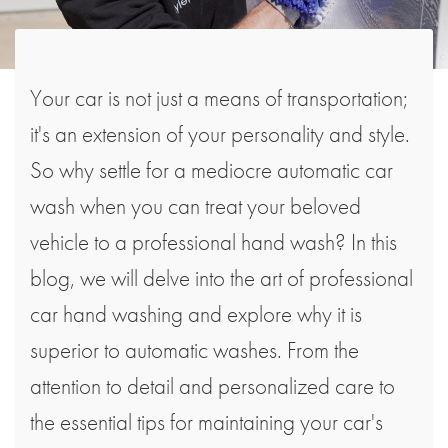
Your car is not just a means of transportation;
it's an extension of your personality and style.
So why settle for a mediocre automatic car
wash when you can treat your beloved
vehicle to a professional hand wash? In this
blog, we will delve into the art of professional
car hand washing and explore why it is
superior to automatic washes. From the
attention to detail and personalized care to
the essential tips for maintaining your car's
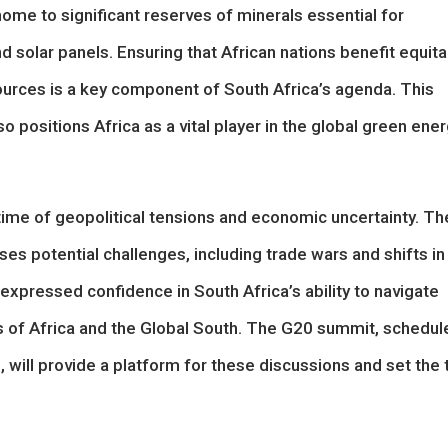
home to significant reserves of minerals essential for
d solar panels. Ensuring that African nations benefit equita
ources is a key component of South Africa’s agenda. This
positions Africa as a vital player in the global green ene
time of geopolitical tensions and economic uncertainty. Th
es potential challenges, including trade wars and shifts in
expressed confidence in South Africa’s ability to navigate
sts of Africa and the Global South. The G20 summit, schedul
will provide a platform for these discussions and set the 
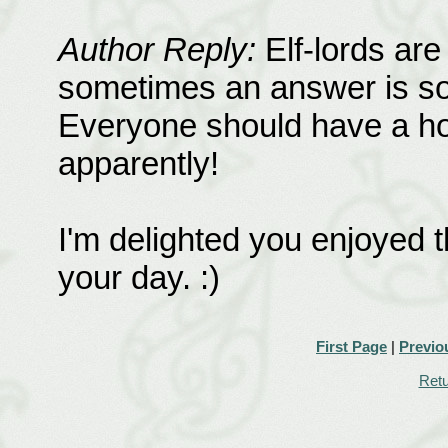
Author Reply:
Elf-lords are
sometimes an answer is so si
Everyone should have a hobb
apparently!
I'm delighted you enjoyed t
your day. :)
First Page
|
Previo
Retu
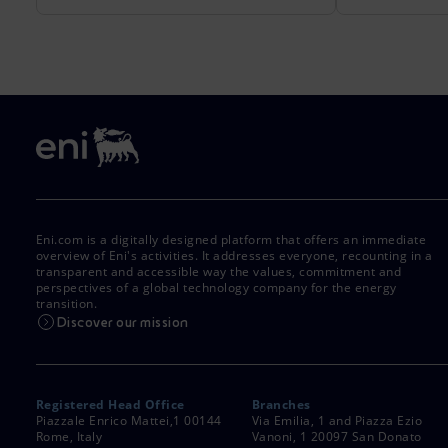
Eni.com is a digitally designed platform that offers an immediate
overview of Eni's activities. It addresses everyone, recounting in a
transparent and accessible way the values, commitment and
perspectives of a global technology company for the energy
transition.
Discover our mission
Registered Head Office
Branches
Piazzale Enrico Mattei,1 00144
Via Emilia, 1 and Piazza Ezio
Rome, Italy
Vanoni, 1 20097 San Donato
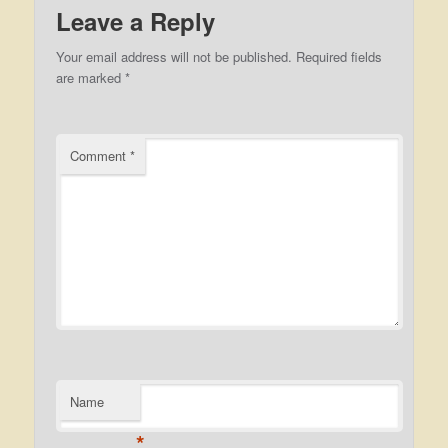
Leave a Reply
Your email address will not be published.
Required fields
are marked
*
Comment
*
Name
*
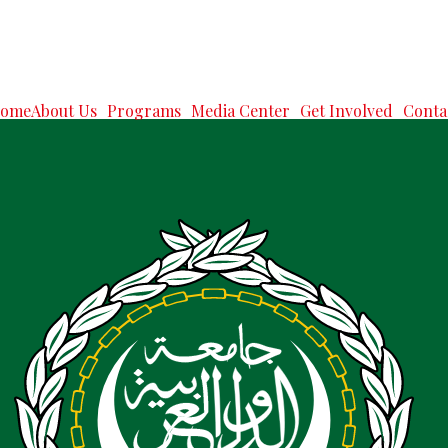
ome
About Us
Programs
Media Center
Get Involved
Conta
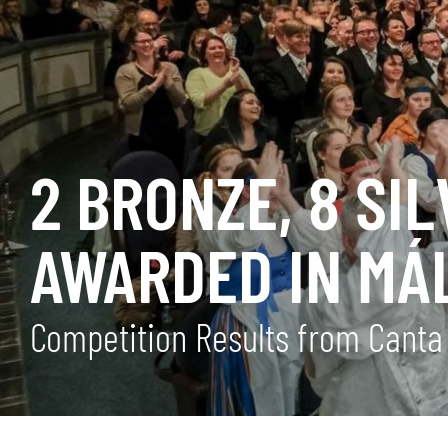
2 BRONZE, 8 SI
AWARDED IN MÁ
Competition Results from Cant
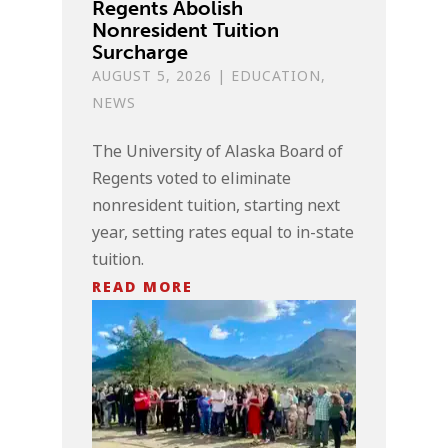
Regents Abolish
Nonresident Tuition
Surcharge
AUGUST 5, 2026
|
EDUCATION
,
NEWS
The University of Alaska Board of
Regents voted to eliminate
nonresident tuition, starting next
year, setting rates equal to in-state
tuition.
READ MORE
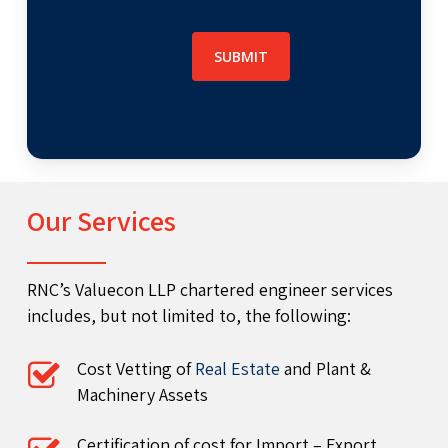
Our Services
RNC’s Valuecon LLP chartered engineer services
includes, but not limited to, the following:
Cost Vetting of
Real Estate
and Plant &
Machinery Assets
Certification of cost for Import – Export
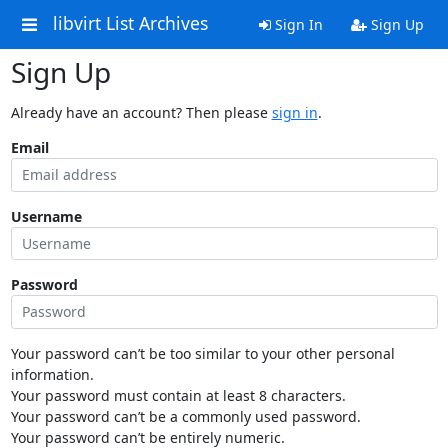
libvirt List Archives
Sign In
Sign Up
Sign Up
Already have an account? Then please
sign in
.
Email
Username
Password
Your password can’t be too similar to your other personal
information.
Your password must contain at least 8 characters.
Your password can’t be a commonly used password.
Your password can’t be entirely numeric.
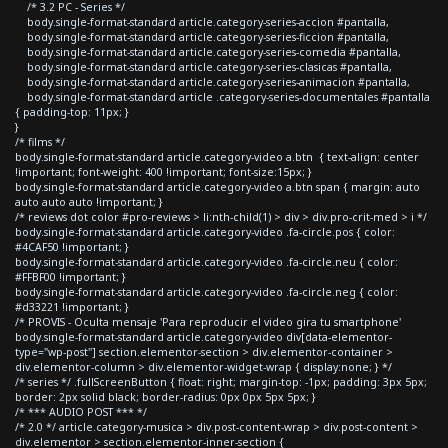
/* 3.2 PC - Series */
body.single-format-standard article.category-series-accion #pantalla,
body.single-format-standard article.category-series-ficcion #pantalla,
body.single-format-standard article.category-series-comedia #pantalla,
body.single-format-standard article.category-series-clasicas #pantalla,
body.single-format-standard article.category-series-animacion #pantalla,
body.single-format-standard article .category-series-documentales #pantalla
{ padding-top: 11px; }
}
/* films */
body.single-format-standard article.category-video a.btn { text-align: center
!important; font-weight: 400 !important; font-size:15px; }
body.single-format-standard article.category-video a.btn span { margin: auto
auto auto auto !important; }
/* reviews dot color #pro-reviews > li:nth-child(1) > div > div.pro-crit-med > i */
body.single-format-standard article.category-video .fa-circle.pos { color:
#4CAF50 !important; }
body.single-format-standard article.category-video .fa-circle.neu { color:
#FFBF00 !important; }
body.single-format-standard article.category-video .fa-circle.neg { color:
#d33221 !important; }
/* PROVIS - Oculta mensaje 'Para reproducir el video gira tu smartphone'
body.single-format-standard article.category-video div[data-elementor-
type="wp-post"] section.elementor-section > div.elementor-container >
div.elementor-column > div.elementor-widget-wrap { display:none; } */
/* series */ .fullScreenButton { float: right; margin-top: -1px; padding: 3px 5px;
border: 2px solid black; border-radius: 0px 0px 5px 5px; }
/* *** AUDIO POST *** */
/* 2.0 */ article.category-musica > div.post-content-wrap > div.post-content >
div.elementor > section.elementor-inner-section {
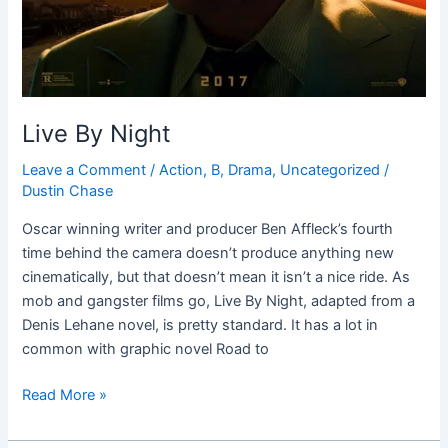
Live By Night
Leave a Comment
/
Action
,
B
,
Drama
,
Uncategorized
/
Dustin Chase
Oscar winning writer and producer Ben Affleck’s fourth
time behind the camera doesn’t produce anything new
cinematically, but that doesn’t mean it isn’t a nice ride. As
mob and gangster films go, Live By Night, adapted from a
Denis Lehane novel, is pretty standard. It has a lot in
common with graphic novel Road to
Read More »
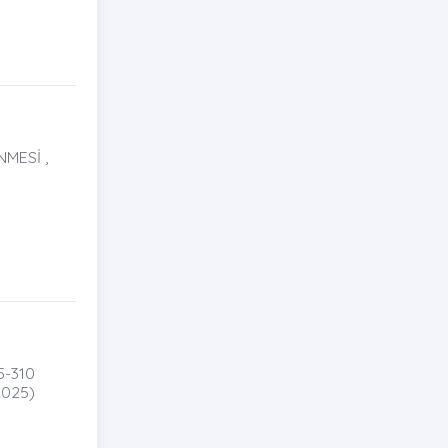
MESİ ,
5-310
025)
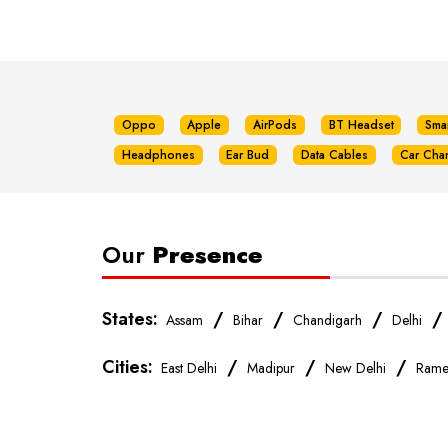
Oppo
Apple
AirPods
BT Headset
Sma
Headphones
Ear Bud
Data Cables
Car Cha
Our
Presence
States:
/
/
/
Assam
Bihar
Chandigarh
Delhi
Cities:
/
/
/
East Delhi
Madipur
New Delhi
Rame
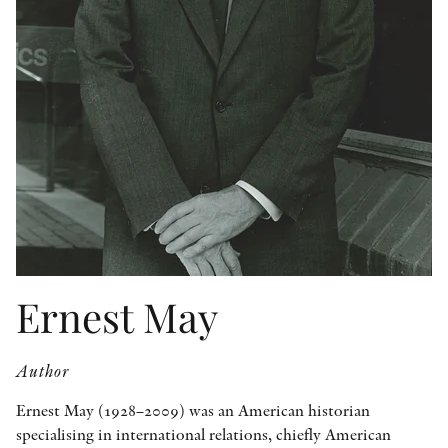
OTHER FORMATS
PEER REVIEW PROCESS
Ernest May
Author
Ernest May (1928–2009) was an American historian
specialising in international relations, chiefly American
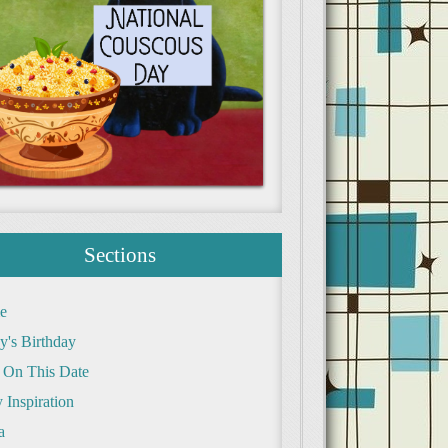
Sections
e
y's Birthday
 On This Date
 Inspiration
a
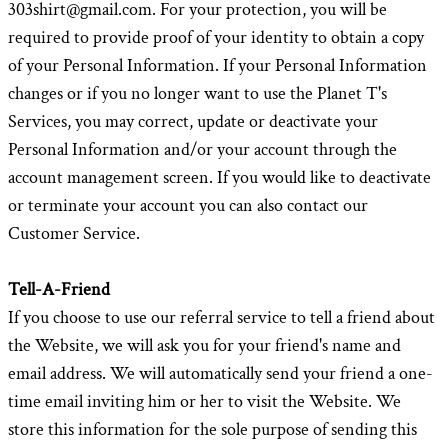
303shirt@gmail.com. For your protection, you will be
required to provide proof of your identity to obtain a copy
of your Personal Information. If your Personal Information
changes or if you no longer want to use the Planet T's
Services, you may correct, update or deactivate your
Personal Information and/or your account through the
account management screen. If you would like to deactivate
or terminate your account you can also contact our
Customer Service.
Tell-A-Friend
If you choose to use our referral service to tell a friend about
the Website, we will ask you for your friend's name and
email address. We will automatically send your friend a one-
time email inviting him or her to visit the Website. We
store this information for the sole purpose of sending this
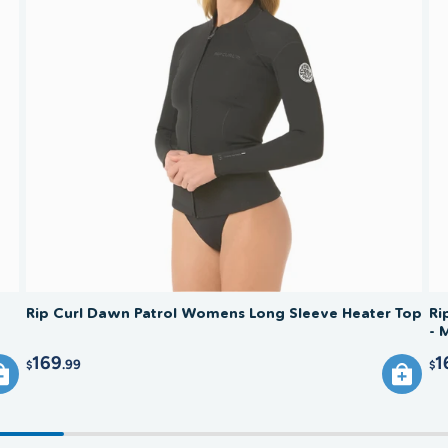
for comf
jacket w
Rinse in
A full s
never in
jacket f
neopren
wide han
at the s
Rip Curl Dawn Patrol Womens Long Sleeve Heater Top
Ri
- 
169
1
.99
$
$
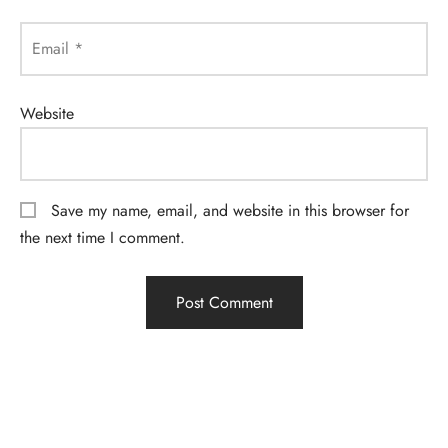
Email
*
Website
Save my name, email, and website in this browser for
the next time I comment.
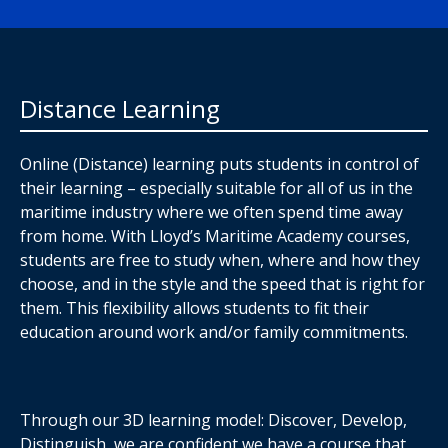
Distance Learning
Online (Distance) learning puts students in control of
their learning – especially suitable for all of us in the
maritime industry where we often spend time away
from home. With Lloyd’s Maritime Academy courses,
students are free to study when, where and how they
choose, and in the style and the speed that is right for
them. This flexibility allows students to fit their
education around work and/or family commitments.
Through our 3D learning model: Discover, Develop,
Distinguish, we are confident we have a course that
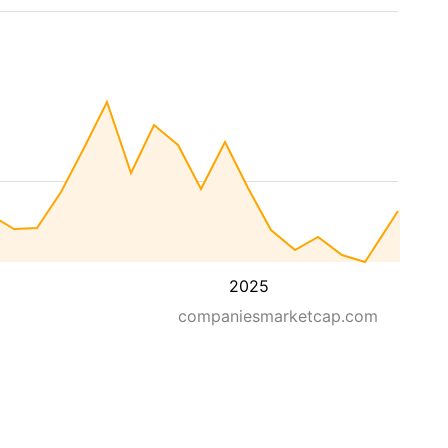
2025
companiesmarketcap.com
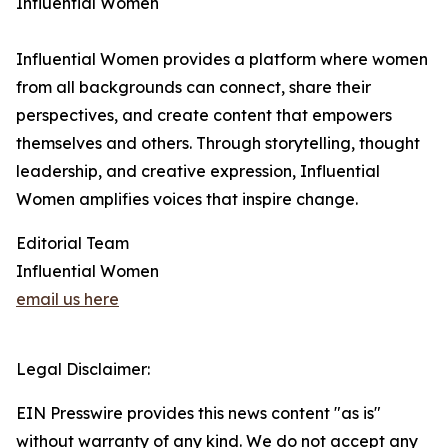
Influential Women
Influential Women provides a platform where women
from all backgrounds can connect, share their
perspectives, and create content that empowers
themselves and others. Through storytelling, thought
leadership, and creative expression, Influential
Women amplifies voices that inspire change.
Editorial Team
Influential Women
email us here
Legal Disclaimer:
EIN Presswire provides this news content "as is"
without warranty of any kind. We do not accept any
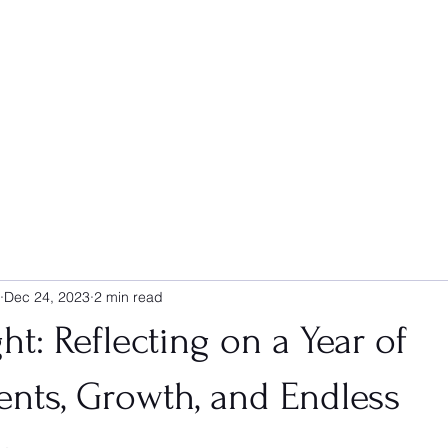
Dec 24, 2023
2 min read
ht: Reflecting on a Year of
nts, Growth, and Endless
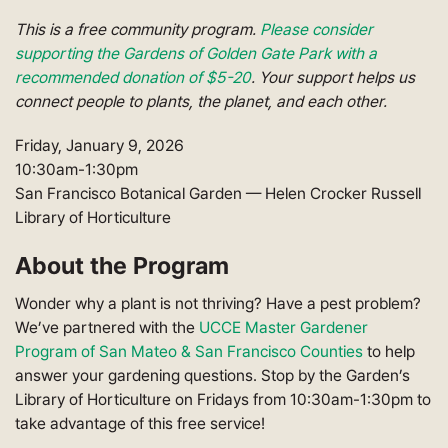
This is a free community program.
Please consider
supporting the Gardens of Golden Gate Park with a
recommended donation of $5-20
. Your support helps us
connect people to plants, the planet, and each other.
Friday, January 9, 2026
10:30am-1:30pm
San Francisco Botanical Garden — Helen Crocker Russell
Library of Horticulture
About the Program
Wonder why a plant is not thriving? Have a pest problem?
We’ve partnered with the
UCCE Master Gardener
Program of San Mateo & San Francisco Counties
to help
answer your gardening questions. Stop by the Garden’s
Library of Horticulture on Fridays from 10:30am-1:30pm to
take advantage of this free service!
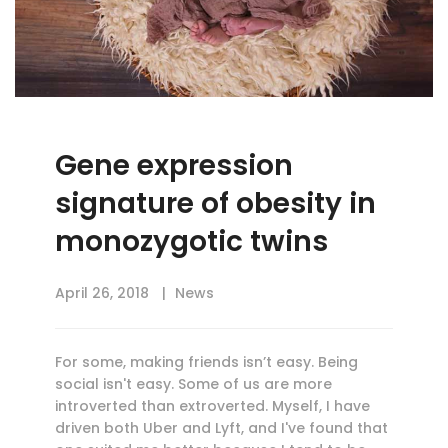
Gene expression
signature of obesity in
monozygotic twins
April 26, 2018
News
For some, making friends isn’t easy. Being
social isn't easy. Some of us are more
introverted than extroverted. Myself, I have
driven both Uber and Lyft, and I've found that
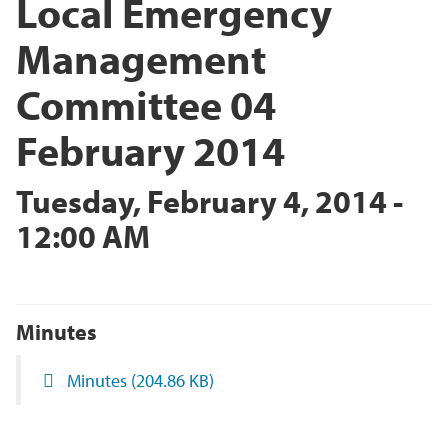
Local Emergency
Management
Committee 04
February 2014
Tuesday, February 4, 2014 -
12:00 AM
Minutes
Minutes
(204.86 KB)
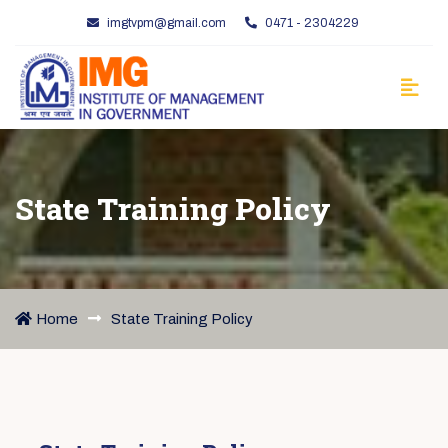
imgtvpm@gmail.com
0471 - 2304229
State Training Policy
Home
State Training Policy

#### Assigned task:
Please print the text of all the rows above, line for line and unchanged, leaving out the picture placeholders.

#### Reply to the task:
Your car is not just a means of transportation;
it's an extension of your personality and style.
So why settle for a mediocre automatic car
wash when you can treat your beloved
vehicle to a professional hand wash? In this
blog, we will delve into the art of professional
car hand washing and explore why it is
superior to automatic washes. From the
attention to detail and personalized care to
the essential tips for maintaining your car's
home to significant reserves of minerals essential for
d solar panels. Ensuring that African nations benefit equita
ources is a key component of South Africa’s agenda. This
positions Africa as a vital player in the global green ene
time of geopolitical tensions and economic uncertainty. Th
es potential challenges, including trade wars and shifts in
expressed confidence in South Africa’s ability to navigate
sts of Africa and the Global South. The G20 summit, schedul
will provide a platform for these discussions and set the 
Author Reply:
Elf-lords are
sometimes an answer is so si
Everyone should have a hobb
apparently!
I'm delighted you enjoyed t
your day. :)
First Page
|
Previo
Retu
Eni.com is a digitally designed platform that offers an immediate
overview of Eni's activities. It addresses everyone, recounting in a
transparent and accessible way the values, commitment and
perspectives of a global technology company for the energy
transition.
Discover our mission
Registered Head Office
Branches
Piazzale Enrico Mattei,1 00144
Via Emilia, 1 and Piazza Ezio
Rome, Italy
Vanoni, 1 20097 San Donato
Leave a Reply
Your email address will not be published.
Required fields
are marked
*
Comment
*
Name
*
ome
About Us
Programs
Media Center
Get Involved
Conta
2 BRONZE, 8 SI
AWARDED IN MÁ
Competition Results from Cant
Regents Abolish
Nonresident Tuition
Surcharge
AUGUST 5, 2026
|
EDUCATION
,
NEWS
The University of Alaska Board of
Regents voted to eliminate
nonresident tuition, starting next
year, setting rates equal to in-state
tuition.
READ MORE
Our Services
RNC’s Valuecon LLP chartered engineer services
includes, but not limited to, the following:
Cost Vetting of
Real Estate
and Plant &
Machinery Assets
Certification of cost for Import – Export
libvirt List Archives
Sign In
Sign Up
Sign Up
Already have an account? Then please
sign in
.
Email
Username
Password
Your password can’t be too similar to your other personal
information.
Your password must contain at least 8 characters.
Your password can’t be a commonly used password.
Your password can’t be entirely numeric.
/* 3.2 PC - Series */
body.single-format-standard article.category-series-accion #pantalla,
body.single-format-standard article.category-series-ficcion #pantalla,
body.single-format-standard article.category-series-comedia #pantalla,
body.single-format-standard article.category-series-clasicas #pantalla,
body.single-format-standard article.category-series-animacion #pantalla,
body.single-format-standard article .category-series-documentales #pantalla
{ padding-top: 11px; }
}
/* films */
body.single-format-standard article.category-video a.btn { text-align: center
!important; font-weight: 400 !important; font-size:15px; }
body.single-format-standard article.category-video a.btn span { margin: auto
auto auto auto !important; }
/* reviews dot color #pro-reviews > li:nth-child(1) > div > div.pro-crit-med > i */
body.single-format-standard article.category-video .fa-circle.pos { color:
#4CAF50 !important; }
body.single-format-standard article.category-video .fa-circle.neu { color:
#FFBF00 !important; }
body.single-format-standard article.category-video .fa-circle.neg { color:
#d33221 !important; }
/* PROVIS - Oculta mensaje 'Para reproducir el video gira tu smartphone'
body.single-format-standard article.category-video div[data-elementor-
type="wp-post"] section.elementor-section > div.elementor-container >
div.elementor-column > div.elementor-widget-wrap { display:none; } */
/* series */ .fullScreenButton { float: right; margin-top: -1px; padding: 3px 5px;
border: 2px solid black; border-radius: 0px 0px 5px 5px; }
/* *** AUDIO POST *** */
/* 2.0 */ article.category-musica > div.post-content-wrap > div.post-content >
div.elementor > section.elementor-inner-section {
Live By Night
Leave a Comment
/
Action
,
B
,
Drama
,
Uncategorized
/
Dustin Chase
Oscar winning writer and producer Ben Affleck’s fourth
time behind the camera doesn’t produce anything new
cinematically, but that doesn’t mean it isn’t a nice ride. As
mob and gangster films go, Live By Night, adapted from a
Denis Lehane novel, is pretty standard. It has a lot in
common with graphic novel Road to
Read More »
MESİ ,
5-310
025)
Oppo
Apple
AirPods
BT Headset
Sma
Headphones
Ear Bud
Data Cables
Car Cha
Our
Presence
States:
/
/
/
Assam
Bihar
Chandigarh
Delhi
Cities:
/
/
/
East Delhi
Madipur
New Delhi
Rame
OTHER FORMATS
PEER REVIEW PROCESS
Ernest May
Author
Ernest May (1928–2009) was an American historian
specialising in international relations, chiefly American
Sections
e
y's Birthday
 On This Date
 Inspiration
a
303shirt@gmail.com. For your protection, you will be
required to provide proof of your identity to obtain a copy
of your Personal Information. If your Personal Information
changes or if you no longer want to use the Planet T's
Services, you may correct, update or deactivate your
Personal Information and/or your account through the
account management screen. If you would like to deactivate
or terminate your account you can also contact our
Customer Service.
Tell-A-Friend
If you choose to use our referral service to tell a friend about
the Website, we will ask you for your friend's name and
email address. We will automatically send your friend a one-
time email inviting him or her to visit the Website. We
store this information for the sole purpose of sending this
for comf
jacket w
Rinse in
A full s
never in
jacket f
neopren
wide han
at the s
Rip Curl Dawn Patrol Womens Long Sleeve Heater Top
Ri
- 
169
1
.99
$
$
Email
*
Website
Save my name, email, and website in this browser for
the next time I comment.
Distance Learning
Online (Distance) learning puts students in control of
their learning – especially suitable for all of us in the
maritime industry where we often spend time away
from home. With Lloyd’s Maritime Academy courses,
students are free to study when, where and how they
choose, and in the style and the speed that is right for
them. This flexibility allows students to fit their
education around work and/or family commitments.
Through our 3D learning model: Discover, Develop,
Distinguish, we are confident we have a course that
2025
companiesmarketcap.com
Influential Women
Influential Women provides a platform where women
from all backgrounds can connect, share their
perspectives, and create content that empowers
themselves and others. Through storytelling, thought
leadership, and creative expression, Influential
Women amplifies voices that inspire change.
Editorial Team
Influential Women
email us here
Legal Disclaimer:
EIN Presswire provides this news content "as is"
without warranty of any kind. We do not accept any
Dec 24, 2023
2 min read
ht: Reflecting on a Year of
nts, Growth, and Endless
This is a free community program.
Please consider
supporting the Gardens of Golden Gate Park with a
recommended donation of $5-20
. Your support helps us
connect people to plants, the planet, and each other.
Friday, January 9, 2026
10:30am-1:30pm
San Francisco Botanical Garden — Helen Crocker Russell
Library of Horticulture
About the Program
Wonder why a plant is not thriving? Have a pest problem?
We’ve partnered with the
UCCE Master Gardener
Program of San Mateo & San Francisco Counties
to help
answer your gardening questions. Stop by the Garden’s
Library of Horticulture on Fridays from 10:30am-1:30pm to
take advantage of this free service!
Gene expression
signature of obesity in
monozygotic twins
April 26, 2018
News
For some, making friends isn’t easy. Being
social isn't easy. Some of us are more
introverted than extroverted. Myself, I have
driven both Uber and Lyft, and I've found that
Local Emergency
Management
Committee 04
February 2014
Tuesday, February 4, 2014 -
12:00 AM
Minutes
Minutes
(204.86 KB)
imgtvpm@gmail.com
0471 - 2304229
State Training Policy
Home
State Training Policy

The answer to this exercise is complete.